FIGURE 2B illustrates a process 130 for uncompressing the compressed data file stored on the removable data memory device 26 or wirelessly transmitted. First, at a block 132, the compressed data file is uncompressed using the uncompression version of the compression scheme used to compress the second data file. The uncompressed data file is reorder back into its original first data file format. FIGURE 3 A illustrates a portion of a first data file 200 that is created upon retrieval of differently categorized data, see the block 102 of FIGURE 2. In this example, the first data file 200 includes a plurality of frames, wherein each frame includes sixteen data words. Each data word identifies a different piece of retrieved data. For example, if the vehicle 10 is an aircraft, a data word in row 1 might store a word that identifies the aircraft's altitude, and a data word in row 2 might indicate the aircraft's angle of attack. Because different pieces of data are stored sequentially in each data file (e.g., 5500 feet, 220 kts, 20° pitch, etc.), compression of all the data in the data file 200 is limited by the differences between adjacent data.
It can be appreciated that multiple data words may be associated with the same piece of data.
As shown in FIGURE 3B, the ACMS 30 has created a second data file 210 that has been optimized for compression.

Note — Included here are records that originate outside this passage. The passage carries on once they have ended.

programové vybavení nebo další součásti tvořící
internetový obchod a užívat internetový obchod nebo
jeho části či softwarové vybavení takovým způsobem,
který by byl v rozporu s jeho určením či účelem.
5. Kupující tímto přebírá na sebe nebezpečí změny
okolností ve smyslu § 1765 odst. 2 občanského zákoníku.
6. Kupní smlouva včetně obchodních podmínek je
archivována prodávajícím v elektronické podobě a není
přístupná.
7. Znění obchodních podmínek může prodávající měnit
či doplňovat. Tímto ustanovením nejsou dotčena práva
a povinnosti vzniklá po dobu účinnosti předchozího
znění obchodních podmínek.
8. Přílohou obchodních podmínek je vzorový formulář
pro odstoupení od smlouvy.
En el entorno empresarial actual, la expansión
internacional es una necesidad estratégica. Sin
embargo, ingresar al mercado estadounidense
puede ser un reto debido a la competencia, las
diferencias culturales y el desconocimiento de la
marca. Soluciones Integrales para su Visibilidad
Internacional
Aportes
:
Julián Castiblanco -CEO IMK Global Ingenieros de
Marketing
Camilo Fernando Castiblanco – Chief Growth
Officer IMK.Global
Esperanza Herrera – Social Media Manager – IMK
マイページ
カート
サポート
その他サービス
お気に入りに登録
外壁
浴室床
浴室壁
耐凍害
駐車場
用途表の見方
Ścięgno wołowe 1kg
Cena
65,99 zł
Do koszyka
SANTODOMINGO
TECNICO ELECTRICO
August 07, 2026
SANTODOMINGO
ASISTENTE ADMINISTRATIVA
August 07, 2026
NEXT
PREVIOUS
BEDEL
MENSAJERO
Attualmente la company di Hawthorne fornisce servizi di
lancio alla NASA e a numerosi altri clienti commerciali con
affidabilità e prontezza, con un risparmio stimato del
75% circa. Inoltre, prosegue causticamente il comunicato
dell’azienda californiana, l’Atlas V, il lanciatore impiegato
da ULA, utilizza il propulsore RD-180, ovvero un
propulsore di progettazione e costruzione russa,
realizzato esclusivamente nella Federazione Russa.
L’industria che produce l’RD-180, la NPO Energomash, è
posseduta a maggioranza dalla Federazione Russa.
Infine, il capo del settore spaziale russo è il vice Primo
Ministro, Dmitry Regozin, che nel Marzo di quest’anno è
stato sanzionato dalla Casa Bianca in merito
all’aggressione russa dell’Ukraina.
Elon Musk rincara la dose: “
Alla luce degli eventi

The ACMS 30 counts the number of frames, preferably complete frames, in the first data file 200 then parses out the data words from each corresponding row of the frames and stores them in the second data file 210. In one embodiment, the second data file includes sections that are equal to the number of complete frames. The second data file 210 shows that the ACMS 30 has retrieved all the data words from row 1 for each frame in the first data file 200 and stored them sequentially in a first section 212 of the second data file 210. The same has occurred for data words in rows 2 (section 214), 3 (section 216), and so on.
Because much of the flight data in the second data file 210 does not vary significantly over short periods of time, compressing the flight data when like data is stored next to like data (e.g., airspeed data is placed next to airspeed data) is more effective. In some examples, compression ratios of 8:1 or better are achieved.
While the preferred embodiment of the invention has been illustrated and described, as noted above, many changes can be made without departing from the spirit and scope of the invention. Accordingly, the scope of the invention is not limited by the disclosure of the preferred embodiment. Instead, the invention should be determined entirely by reference to the claims that follow.